Ben: I love it. Alright. So, we could go on, and on, and on, but what I would like for you to do, if you're listening right now, is just do me a favor and grab the book. It is going to be one of the better book purchases that you'll make this year. It's just super practical, super handy. Keep it in your car, whatever, if you go to the grocery store, or in your kitchen to help you grab the right ingredients when you're prepping a meal. And like I mentioned, there are certain books that I really like, like the “Nourishing Traditions” for a really good cookbook. I like “The Perfect Health Diet” as a really good way to kind of delve into the science of how the human body should optimally have carbs, and proteins, and fats put into it. But as far as like a grocery shopping guide, this is the best one I've seen. So, I recommend you get it. I will, of course, put a link to it in the show notes to this episode over at bengreenfieldfitness.com. If you want to support the podcast and get it off Amazon, you can click and use that link.
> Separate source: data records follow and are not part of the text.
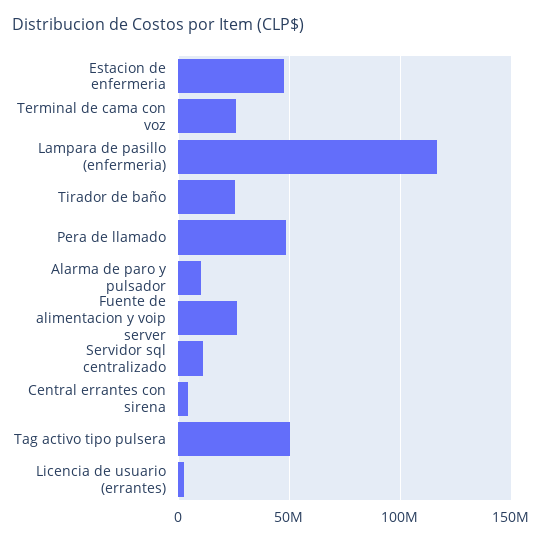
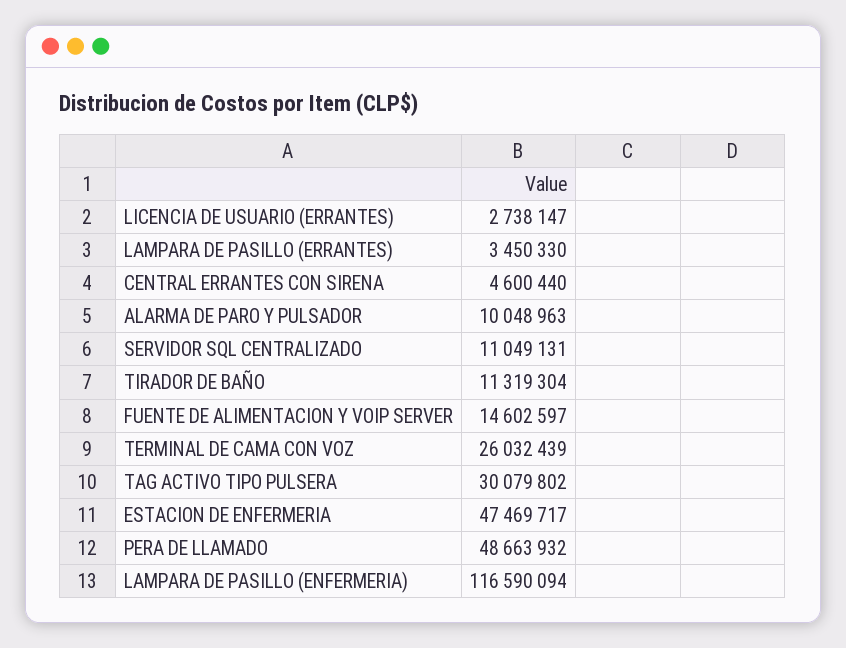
  {
    "Estacion de enfermeria": 47469717,
    "Terminal de cama con voz": 26032439,
    "Lampara de pasillo (enfermeria)": 116590094,
-   "Tirador de baño": 25000000,
+   "Tirador de baño": 11319304,
    "Pera de llamado": 48663932,
    "Alarma de paro y pulsador": 10048963,
-   "Fuente de alimentacion y voip server": 25000000,
+   "Fuente de alimentacion y voip server": 14602597,
    "Servidor sql centralizado": 11049131,
    "Central errantes con sirena": 4600440,
-   "Tag activo tipo pulsera": 50000000,
+   "Tag activo tipo pulsera": 30079802,
-   "Licencia de usuario (errantes)": 2738147
+   "Licencia de usuario (errantes)": 2738147,
+   "LAMPARA DE PASILLO (ERRANTES)": 3450330
  }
And again, the name of the book is “Rich Food, Poor Food”. So, check it out. “Rich Food, Poor Food”. Jayson and Mira, thank you so much for coming on the call today.
Jayson: Ben, it was an absolute pleasure. Thanks so much for having us.
Mira: Can't wait to see you in person again.
The book pictured above is called “Rich Food, Poor Food”.
If you watched my “Top Fitness & Nutrition Book Recommendations of 2012″ video, then you may have noticed this book made a cameo appearance as the top book I recommend to all my clients and athletes when it comes to getting a healthy grocery shopping list and learning exactly how to compare foods at the grocery store.
For example, it turns out that Baked Lay’s potato chips are just as unhealthy as regular Lay’s potato chips.
But you wouldn’t know that by looking at the nutrition facts label.
In today’s audio episode, you’re going take an adventure through every aisle of the grocery store and learn the biggest dairy mistakes, whether you can actually find healthy meat at Walmart, how to use the produce numbering system, delicious homemade mayonnaise tips, what to look for when buying nuts and seeds, how to beat a soda addiction, and much more!